**EXERCISE BRIEF**
Find each line below that includes "buttons", then copy it.

**SUPPLIED MATERIAL**
= = =

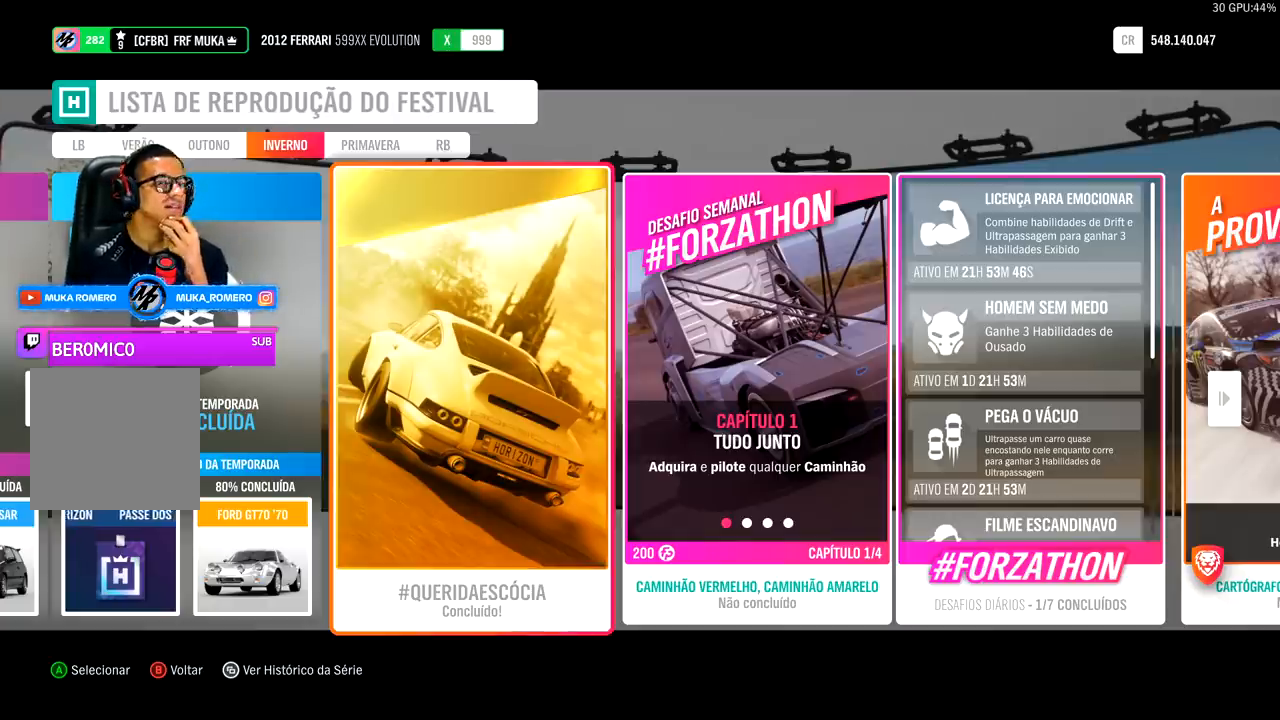
Gameplay with a controller (Xbox layout); each line is a JSON object with the inputs held at the frame after it. "events" lists button and stick changes between this image and that frame as [ms after this image, input, new state], when the widget could be followed in between.
{"buttons": ["DPAD_RIGHT"], "left_stick": "center", "right_stick": "center", "events": [[267, "DPAD_RIGHT", "down"], [333, "DPAD_RIGHT", "up"], [467, "DPAD_RIGHT", "down"]]}
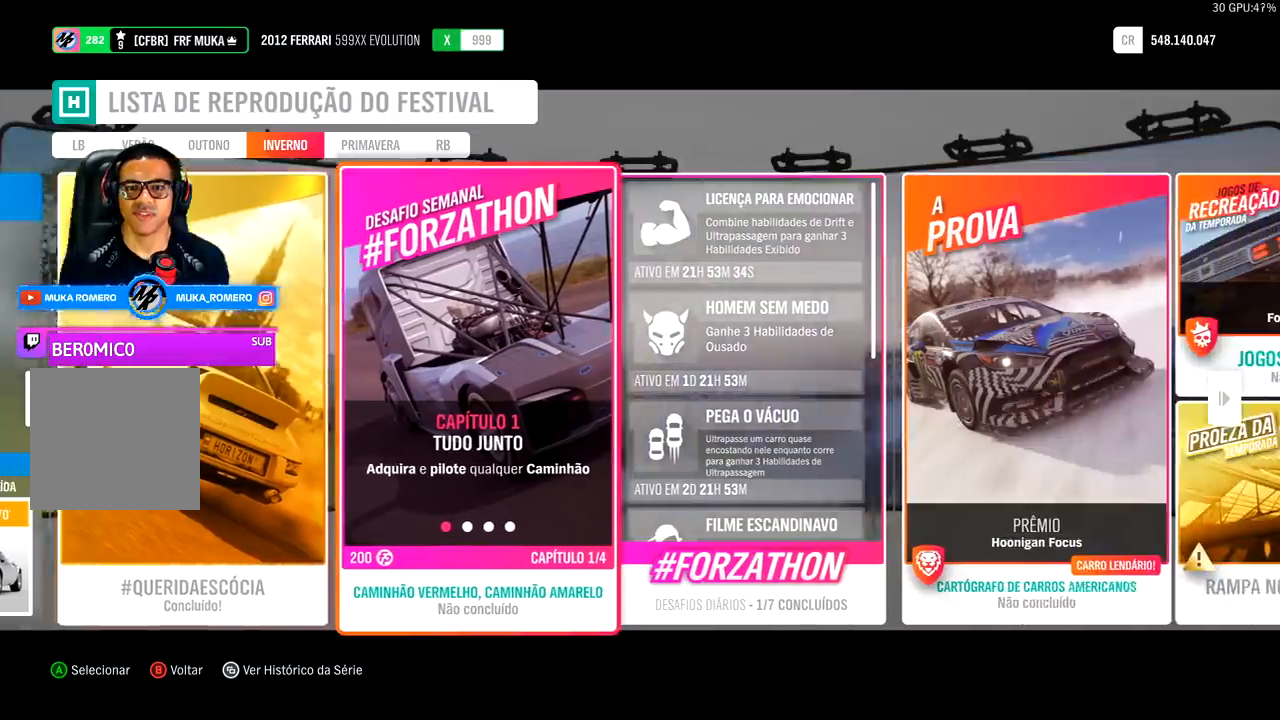
{"buttons": [], "left_stick": "center", "right_stick": "center", "events": [[67, "DPAD_RIGHT", "up"], [133, "DPAD_RIGHT", "down"], [267, "DPAD_RIGHT", "up"]]}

= = =

**EXERCISE OUTPUT**
{"buttons": ["DPAD_RIGHT"], "left_stick": "center", "right_stick": "center", "events": [[267, "DPAD_RIGHT", "down"], [333, "DPAD_RIGHT", "up"], [467, "DPAD_RIGHT", "down"]]}
{"buttons": [], "left_stick": "center", "right_stick": "center", "events": [[67, "DPAD_RIGHT", "up"], [133, "DPAD_RIGHT", "down"], [267, "DPAD_RIGHT", "up"]]}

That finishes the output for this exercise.